Promissory Note vs IOU vs Loan Agreement
Three documents that get used interchangeably and shouldn't. Each one creates a different level of enforcement, and the gap between them is where most private-loan disputes go wrong.
The 30-second version
- IOU - acknowledges that money is owed. Light, informal, weak in court.
- Promissory note - a written, signed promise to pay specific terms. The right document for almost every private loan.
- Loan agreement - a full contract that goes beyond the loan itself: covenants, warranties, ongoing obligations. Used for business and commercial loans.
IOU: the bare minimum
An IOU is exactly what the name suggests: "I owe you." It typically has the date, the amount, the names of both parties, and a signature. Sometimes a due date. That's it.
What it gives you: evidence that the borrower acknowledged a debt. Courts will generally enforce an IOU as a debt acknowledgment.
What it lacks: repayment schedule, interest rate, late fees, default terms, acceleration clause, collateral. Without these, the lender cannot enforce structure that was never agreed to. Many states will treat an IOU as evidence of an oral or open-account debt, which often comes with a shorter statute of limitations than a written promissory note.

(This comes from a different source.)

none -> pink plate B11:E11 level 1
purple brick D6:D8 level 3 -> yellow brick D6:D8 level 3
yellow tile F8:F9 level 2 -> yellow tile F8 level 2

When it is enough: very small amounts where you would write off the loss. "I covered your dinner, you owe me $40." Anything bigger, upgrade to a promissory note.

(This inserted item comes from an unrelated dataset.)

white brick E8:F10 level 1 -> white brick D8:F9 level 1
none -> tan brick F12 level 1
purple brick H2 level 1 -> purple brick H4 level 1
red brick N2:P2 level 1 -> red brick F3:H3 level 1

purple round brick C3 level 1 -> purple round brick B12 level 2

Promissory note: the right tool for most private loans
A promissory note is a written, signed promise by one party (the maker / borrower) to pay a defined sum to another (the payee / lender) on defined terms.
What it includes (at minimum):
- Principal amount
- Interest rate (must be at or above the IRS Applicable Federal Rate to avoid imputed-interest treatment, and at or below your state's usury cap)
- Repayment schedule (monthly installments, balloon payment, demand, etc.)
- Maturity date
- Late fees and grace period
- Default definition
- Acceleration clause (full balance due on default)
- Collateral terms (if secured)
- Choice of law (which state's law governs)
- Signatures
What it gives you: a clean contract case in court. The note is the contract; the payment ledger is the breach. Default judgments are common when the borrower does not show up. If the note is "negotiable" under UCC Article 3, you can also sell or assign the debt to a third party.
When to use it: almost every private loan. Family loans, friend loans, owner financing of a vehicle or boat, employee loans, anything where the relationship is two parties and the deal is "I lend, you repay."
Sub-types of promissory note
- Installment - regular fixed payments over a set term. The most common structure.
- Secured - backed by collateral. Best for larger loans where you want a real fallback.
- Unsecured - no collateral. Faster to set up but riskier.
- Demand - lender can call the full balance with proper notice. Useful when timing is open-ended.
Loan agreement: the full contract
A loan agreement is a broader contract that includes the loan itself plus a web of additional obligations.
Common contents beyond a basic note:
- Representations and warranties (the borrower confirms specific facts about themselves and the loan)
- Covenants (ongoing obligations: maintain insurance, provide financial statements, not take on additional debt, not sell certain assets)
- Conditions precedent to funding (what the borrower has to do or provide before getting the money)
- Draws and re-draws (for revolving lines of credit)
- Indemnification
- Detailed events of default (beyond just non-payment)
- Cross-default and cross-collateralization clauses
- Dispute resolution (arbitration, jurisdiction, venue)
What it gives you: control over a complex relationship. If the borrower's financial situation changes, the covenants kick in before non-payment happens.
When to use it: business loans, real estate financing, any bank-issued loan, any private loan where you want ongoing oversight (financial reporting, asset restrictions). Often paired with a promissory note that "evidences" the debt under the broader agreement.
Side-by-side
| IOU | Promissory Note | Loan Agreement | |
|---|---|---|---|
| Names & amount | Yes | Yes | Yes |
| Repayment schedule | Sometimes | Yes | Yes |
| Interest rate | Rare | Yes | Yes |
| Late fees / default terms | No | Yes | Yes |
| Acceleration clause | No | Yes | Yes |
| Collateral terms | No | Optional | Yes |
| Covenants & warranties | No | No | Yes |
| Negotiable / assignable | No | Often yes | Sometimes |
| Best for | Tiny debts | Most private loans | Business / commercial |
Which one should you use?
For 95% of private-party loans, the answer is a promissory note. It is fast to draft, legally robust, and provides the structure that prevents most disputes. Use an IOU only for trivial amounts. Use a loan agreement when you have ongoing obligations beyond simple repayment.
What to check before signing any of them
- Interest rate vs state usury cap. Use our Usury Limit Checker to make sure the rate is legal in your state.
- Interest rate vs IRS AFR. Loans above $10,000 should charge at least the Applicable Federal Rate to avoid imputed-interest issues.
- Statute of limitations. Use our Statute of Limitations Lookup so you know how long you have to enforce.
- Notarization. Recommended for evidentiary strength even when not strictly required.
- Both parties' ID. Match names on the note exactly to government ID.